Still, it feels overall a bit weaker to me post-420 tweet. I had expected more strength following the 2nd profitable quarter...
I don't know that I an informed opinion on this particular subject, since I'm not an investor and since I treasure my ignorance of financial matters.
But one thing that I do see repeated a lot by those who seem (to my admittedly somewhat pro-Tesla viewpoint) reasonably well informed and at least
somewhat objective on the performance of Tesla's stock, is that the average level of the stock price, consistently so far above what the enterprise value would be, is less of a reflection of what investors think about Tesla's current corporate performance, and more a reflection of what they see as Tesla's potential market will, or at least may, grow to be over the next few years.
So if TSLA hasn't been as buoyed up by the turn to what appears to be solid profitability, perhaps that's because there is an increasing awareness that the window of time in which Tesla can rapidly expand its market without any real competition, is closing. It looks to me like Tesla won't substantially increase its production this year, because the Fremont assembly plant is more than maxed out (why else would Tesla put partial assembly lines under tents in the parking lot?), and neither the Shanghai Gigafactory nor automotive assembly lines installed to produce the Model Y at Gigafactory 1 in Nevada, will be producing in high volume this year. (There is a dark horse candidate here: In comments to IEVs news articles, Nix keeps pointing out that Tesla plans a major expansion at Fremont. Okay, but Tesla's own guidance for this year doesn't indicate the significant increase in production that Nix's remarks suggest.)

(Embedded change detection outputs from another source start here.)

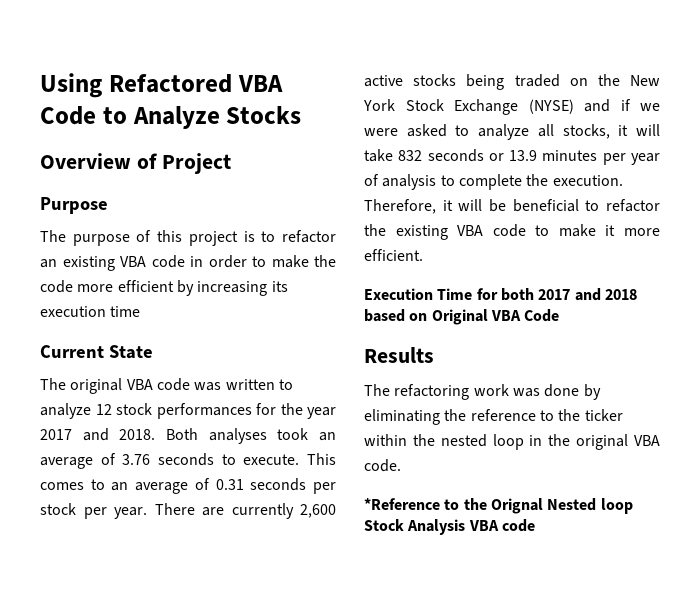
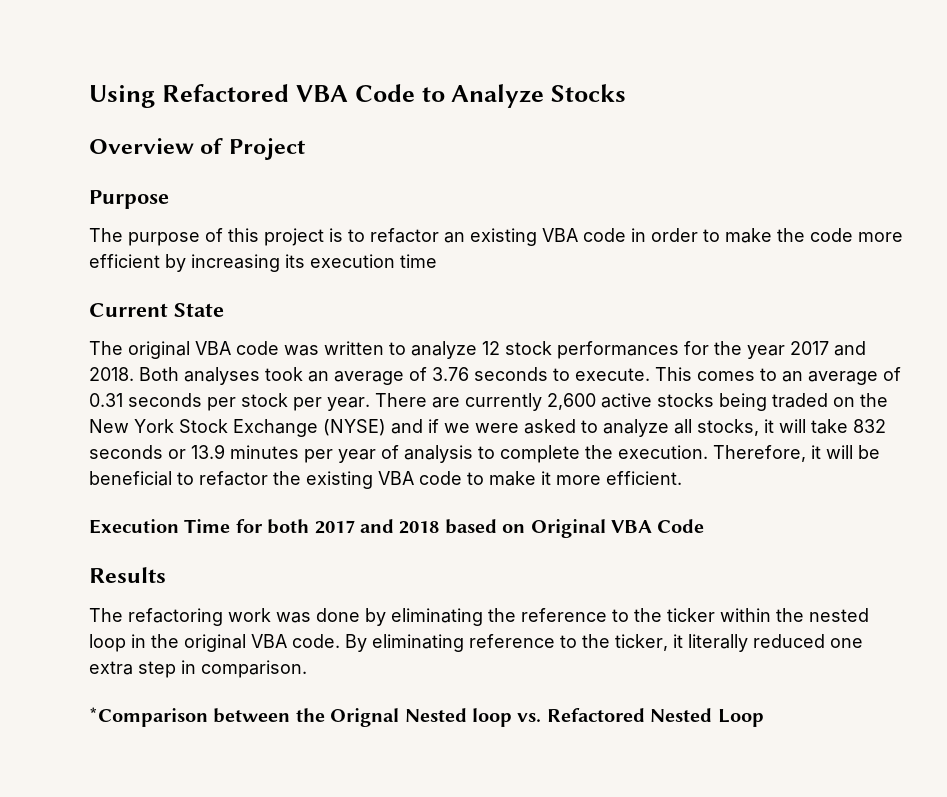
[364,498,633,514] [364,519,535,535] // *Reference to the Orignal Nested loop Stock Analysis VBA code -> [345,634,863,652] [89,660,307,678] [89,707,764,727] By eliminating reference to the ticker, it literally reduced one extra step in comparison. // *Comparison between the Orignal Nested loop vs. Refactored Nested Loop

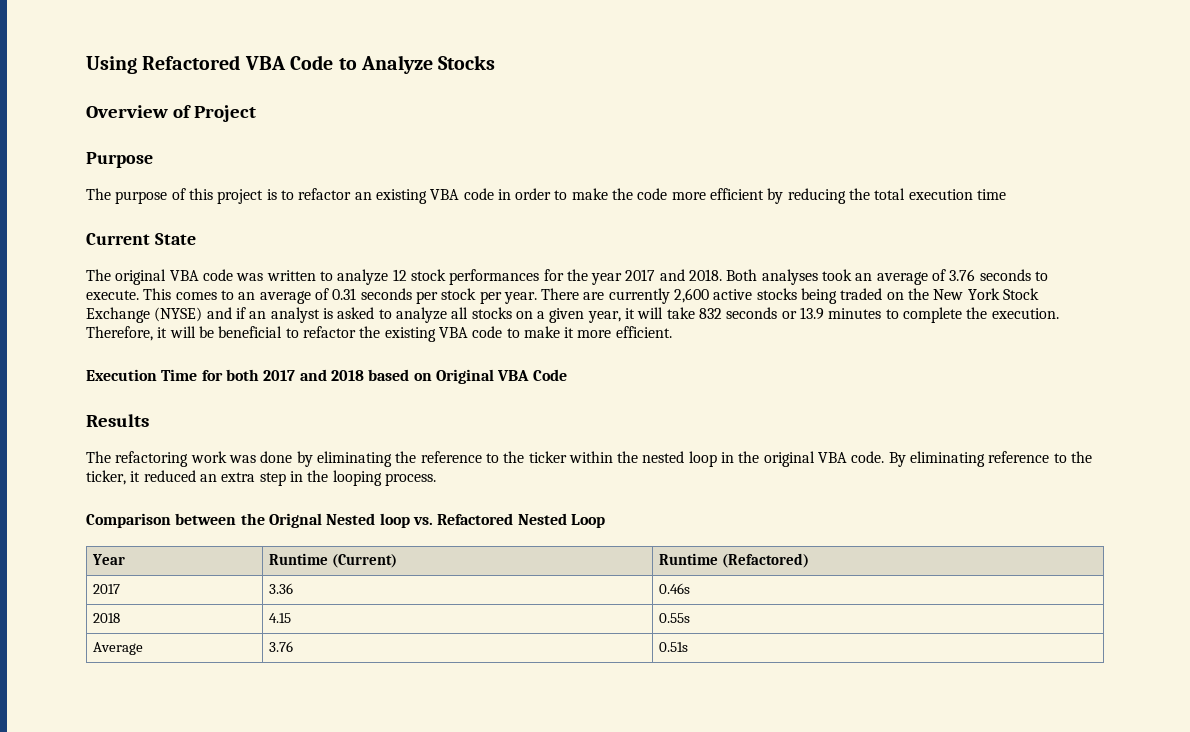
[191,254,305,272] increasing its -> [787,188,906,204] reducing the total
[444,423,519,433] we were -> [249,307,333,323] an analyst is
[697,419,759,436] stocks, -> [471,307,621,323] stocks on a given year,
[304,445,473,463] per year of analysis -> (882, 313) none
[688,634,863,652] [89,660,307,678] [89,707,208,727] literally reduced one extra step in comparison. // *Comparison -> [143,470,436,486] [86,513,171,528] reduced an extra step in the looping process. // Comparison
(764, 718) none -> [92,554,126,565] [269,553,397,568] [659,553,809,568] [93,584,121,594] [269,583,294,594] [659,583,691,594] [93,613,121,623] [269,613,292,623] [659,613,691,623] [93,642,144,655] [269,641,294,652] [659,642,689,652] // Year | Runtime (Current) | Runtime (Refactored) // 2017 | 3.36 | 0.46s // 2018 | 4.15 | 0.55s // Average | 3.76 | 0.51s

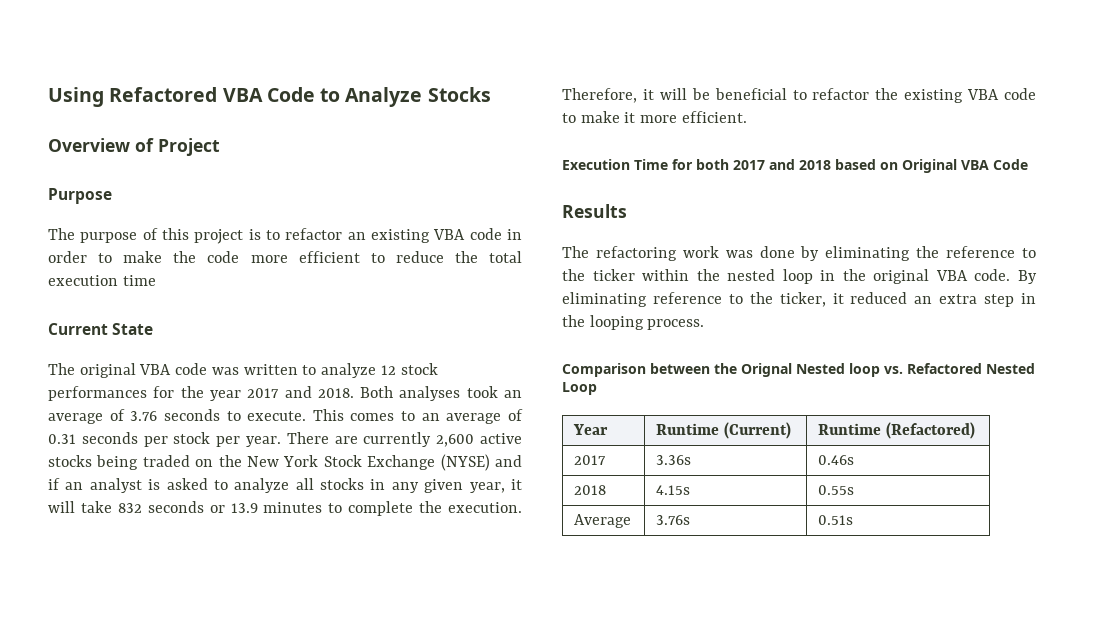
[767,188,846,204] by reducing -> [370,251,444,263] to reduce
[515,311,546,319] on a -> [370,479,419,493] in any
[269,583,294,594] 3.36 -> [656,455,692,465] 3.36s
[269,613,292,623] 4.15 -> [656,485,691,495] 4.15s
[269,641,294,652] 3.76 -> [656,515,691,525] 3.76s

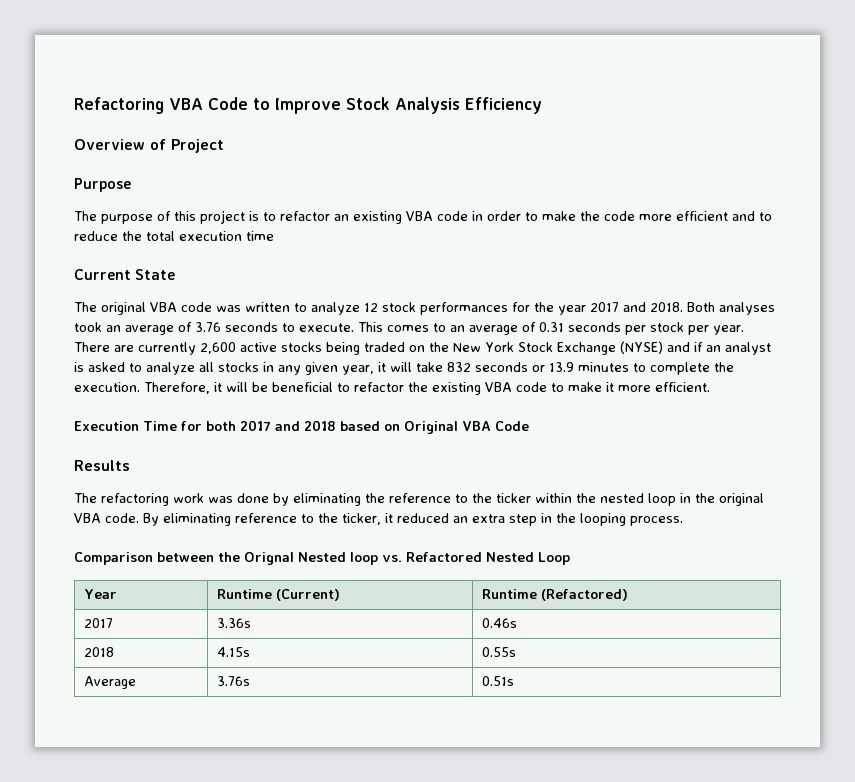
[48,87,218,107] Using Refactored -> [74,97,164,114] Refactoring
[345,87,491,107] Analyze Stocks -> [275,97,542,114] Improve Stock Analysis Efficiency
(360, 257) none -> [732,211,755,221] and

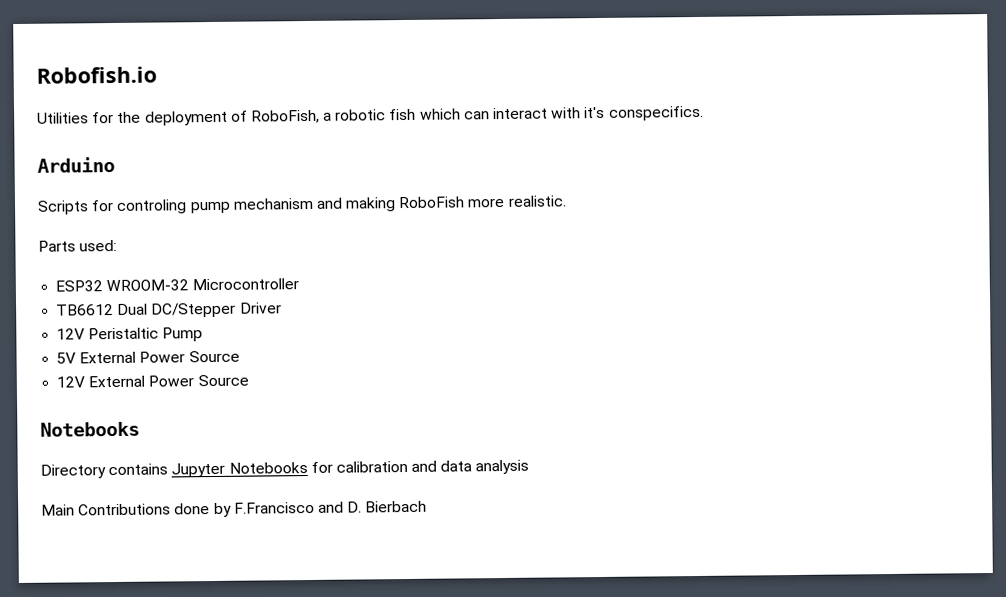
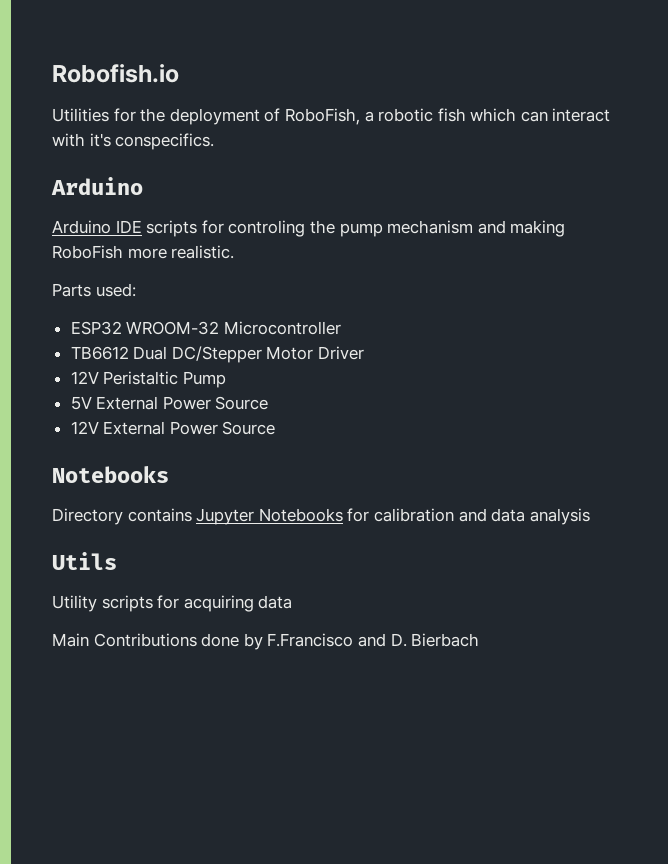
[37,200,89,215] Scripts -> [52,220,198,237] Arduino IDE scripts
(188, 206) none -> [309,220,335,234] the
(237, 310) none -> [266,346,314,360] Motor
(530, 467) none -> [52,552,117,570] [52,595,293,612] // Utils // Utility scripts for acquiring data

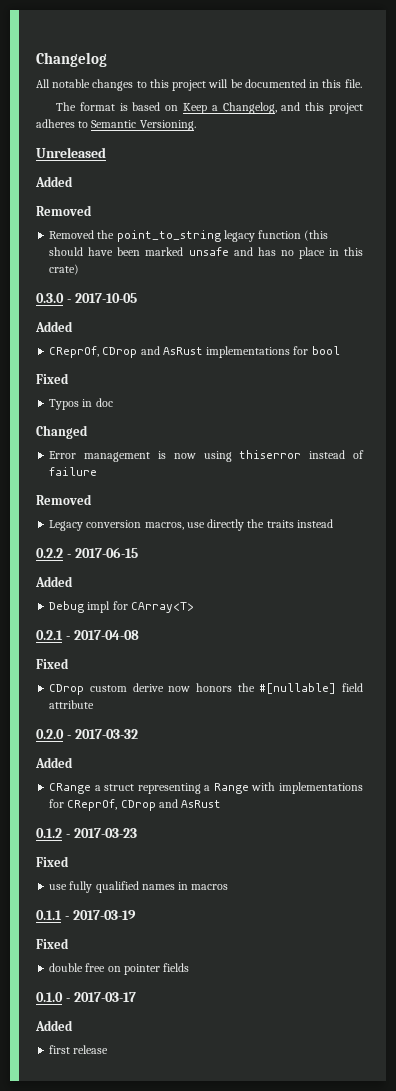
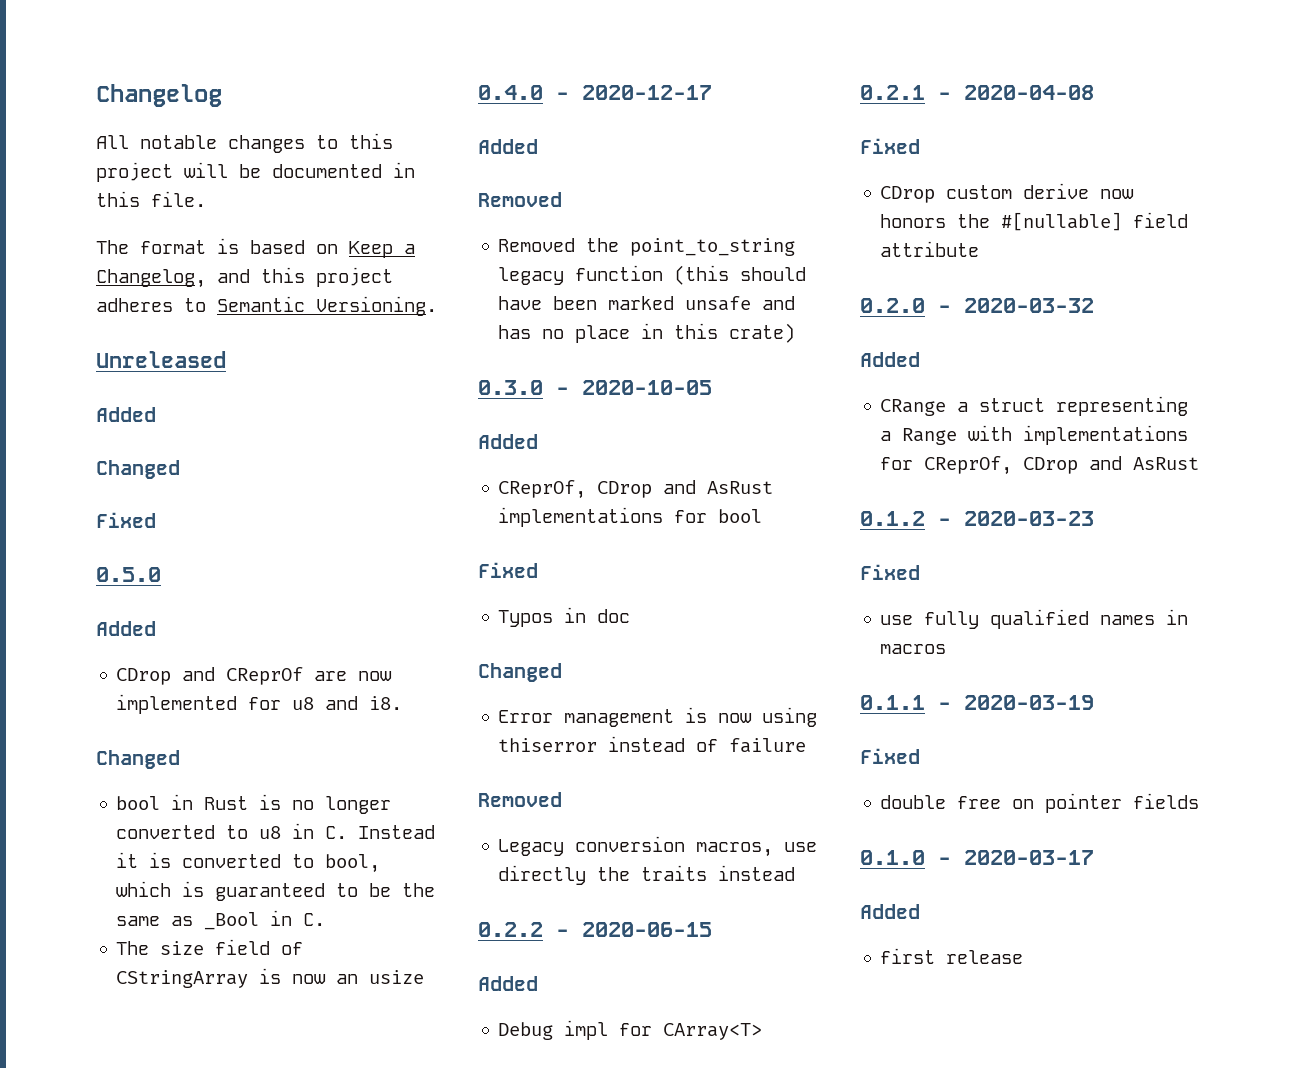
(73, 181) none -> [96,460,180,479] [96,512,156,528] [96,567,161,582] [96,621,156,636] [116,667,393,685] [116,694,403,714] [96,750,180,769] [116,794,392,814] [116,823,436,839] [116,852,381,873] [116,881,436,901] [116,910,326,930] [116,939,304,955] [116,968,425,988] [478,85,712,100] [478,139,538,154] // Changed // Fixed // 0.5.0 // Added // CDrop and CReprOf are now implemented for u8 and i8. // Changed // bool in Rust is no longer converted to u8 in C. Instead it is converted to bool, which is guaranteed to be the same as _Bool in C. // The size field of CStringArray is now an usize // 0.4.0 - 2020-12-17 // Added
[74,293,137,303] 2017-10-05 -> [582,380,712,395] 2020-10-05
[74,547,138,558] 2017-06-15 -> [582,922,712,937] 2020-06-15
[73,630,139,640] 2017-04-08 -> [964,85,1094,100] 2020-04-08
[74,729,138,739] 2017-03-32 -> [964,298,1094,313] 2020-03-32
[73,828,137,838] 2017-03-23 -> [964,511,1094,526] 2020-03-23
[72,910,136,920] 2017-03-19 -> [964,695,1094,710] 2020-03-19
[73,992,136,1002] 2017-03-17 -> [964,850,1094,865] 2020-03-17

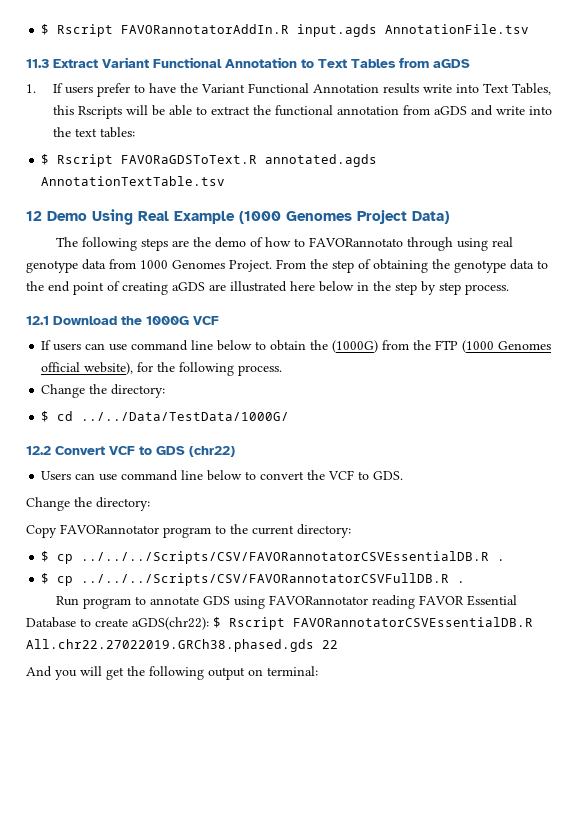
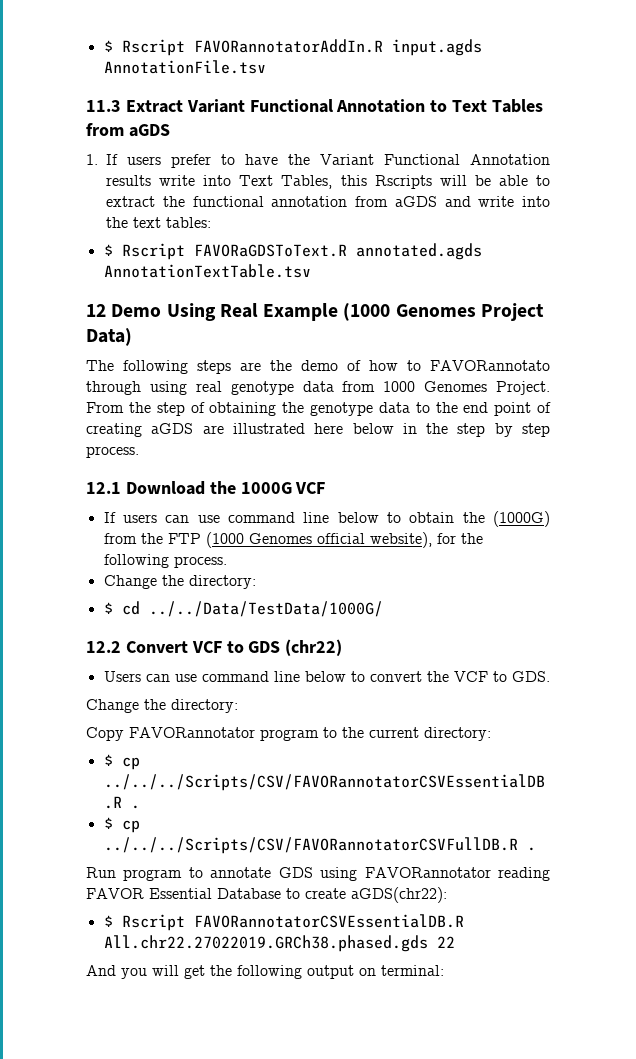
(209, 623) none -> (447, 895) //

Next year is 2020, when reportedly, multiple legacy auto makers will be offering multiple plug-in EV models. And from the way they're talking, it seems reasonable to suppose that at least a few of those models -- from Volkswagen, if nobody else -- will be aimed at volume production and volume sales. So it
looks like Tesla will start getting some serious competition starting next year. As an EV advocate, I look forward to that! ...even tho it won't be good for Tesla's stock price.
Of course, Elon's somewhat erratic behavior isn't helping investor confidence. I don't mean Elon taking a single drag off a doobie offered to him by the host of a marathon late-night podcast; it amazes me that that story lasted more than a day. No, I mean behaviors which cause a reasonable person to seriously question Elon's fitness to be the day-to-day CEO of a large and growing multi-billion dollar company like Tesla Inc. -- make that multiple
tens of billions of revenue per year; most notably Elon's inability to filter his own remarks on Twitter, as well as disrespecting in a rather public way the SEC and disrespecting the agreement that he made
with the SEC, over the very ill-advised remarks about Tesla financing which he infamously blurted out on Twitter.
Still, reading remarks from various sources, I think most investors still think Tesla is better off with Elon than without him. I have to agree that with very nearly anyone else on Earth at the helm, Tesla would likely have gone bankrupt years ago, or at best would be a tiny boutique auto maker, with very modest plans for year-on-year growth. Under just about anyone else, Tesla would at best be dreaming of becoming as big as Porsche, instead of dreaming of becoming as big as GM or Toyota or Volkswagen... or even bigger!